Activity: Starting with the line containing "Which series has" and going on through the end of the records, rewrite those lines with "chart" replaced by "graph" and everything else unchanged. Leave the pictures out of your answer.

[Records from a dataset]
= Beginning of Section =

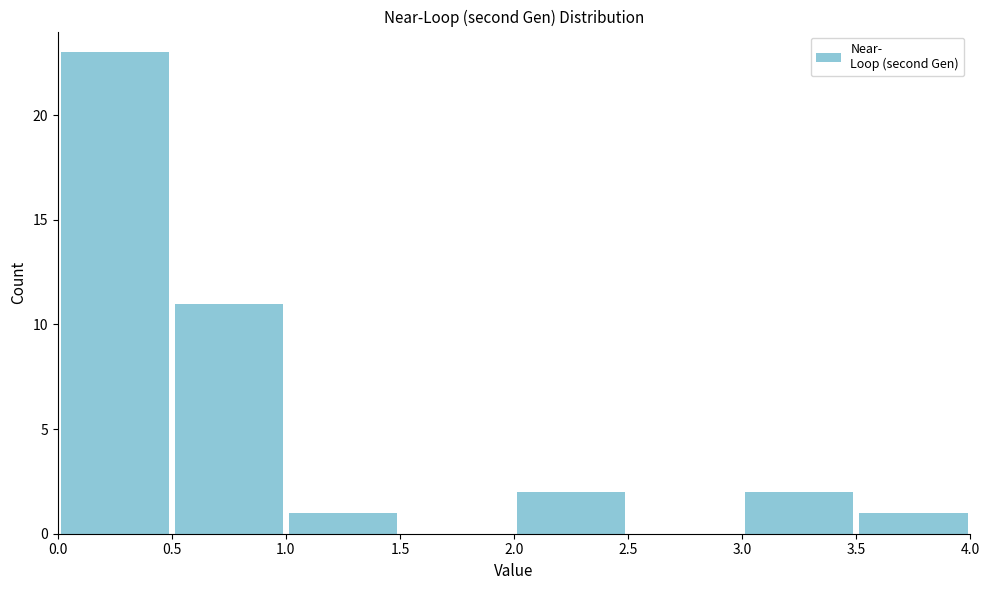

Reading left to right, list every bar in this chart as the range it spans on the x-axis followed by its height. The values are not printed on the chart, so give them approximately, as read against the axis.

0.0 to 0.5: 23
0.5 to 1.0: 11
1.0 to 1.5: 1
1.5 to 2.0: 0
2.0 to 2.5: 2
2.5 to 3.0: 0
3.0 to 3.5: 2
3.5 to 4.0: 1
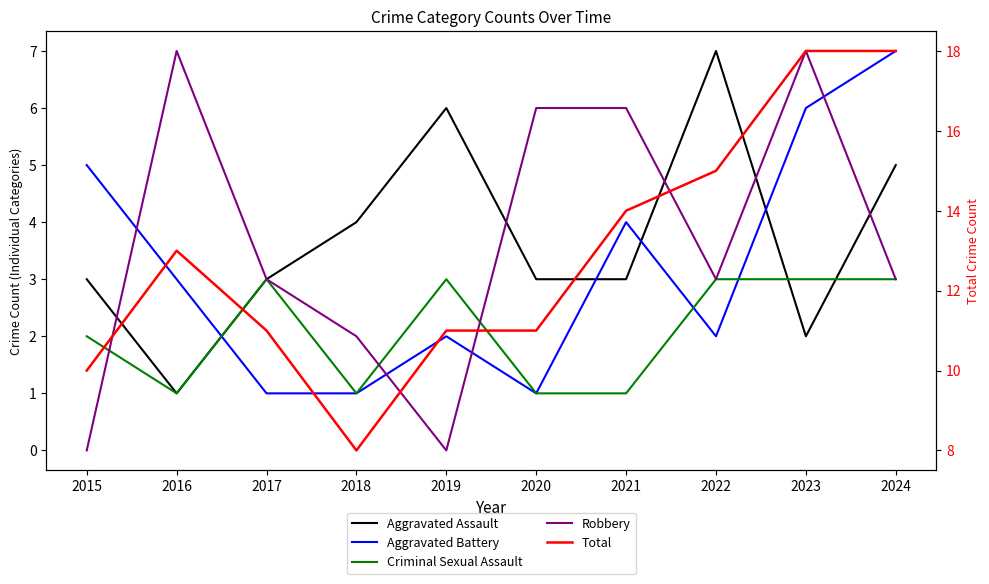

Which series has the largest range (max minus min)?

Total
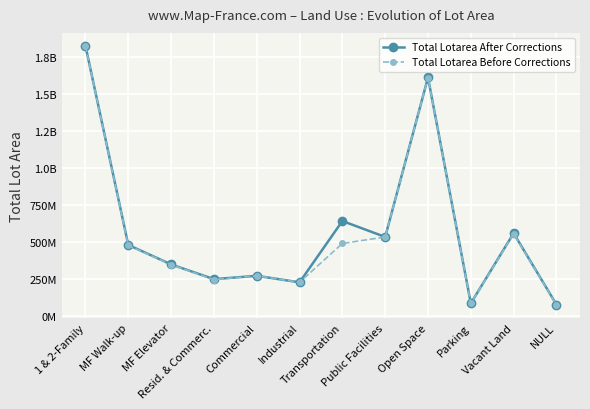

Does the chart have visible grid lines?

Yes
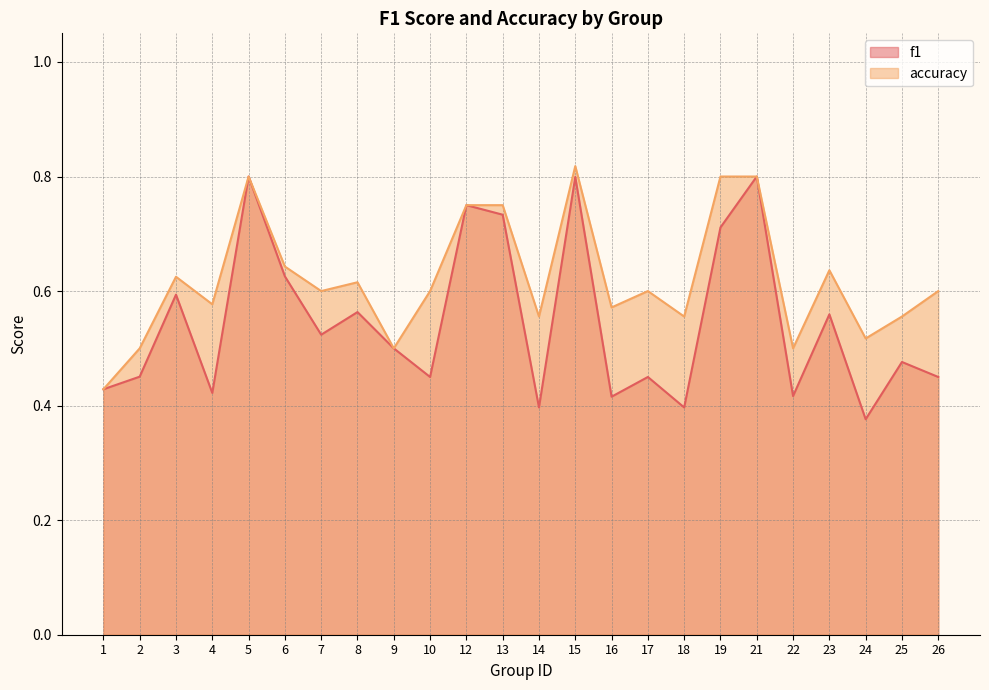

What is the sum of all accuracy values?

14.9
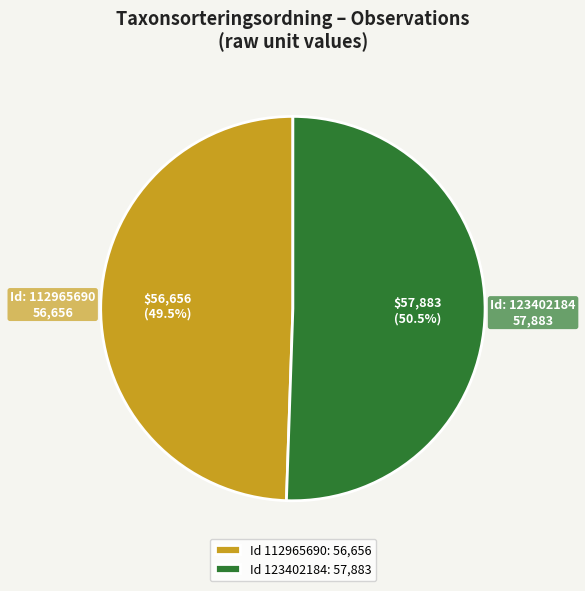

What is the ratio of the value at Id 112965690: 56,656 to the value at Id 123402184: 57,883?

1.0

= End of Section =

Task response:
Which series has the largest range (max minus min)?

Total

Does the graph have visible grid lines?

Yes

What is the sum of all accuracy values?

14.9

What is the ratio of the value at Id 112965690: 56,656 to the value at Id 123402184: 57,883?

1.0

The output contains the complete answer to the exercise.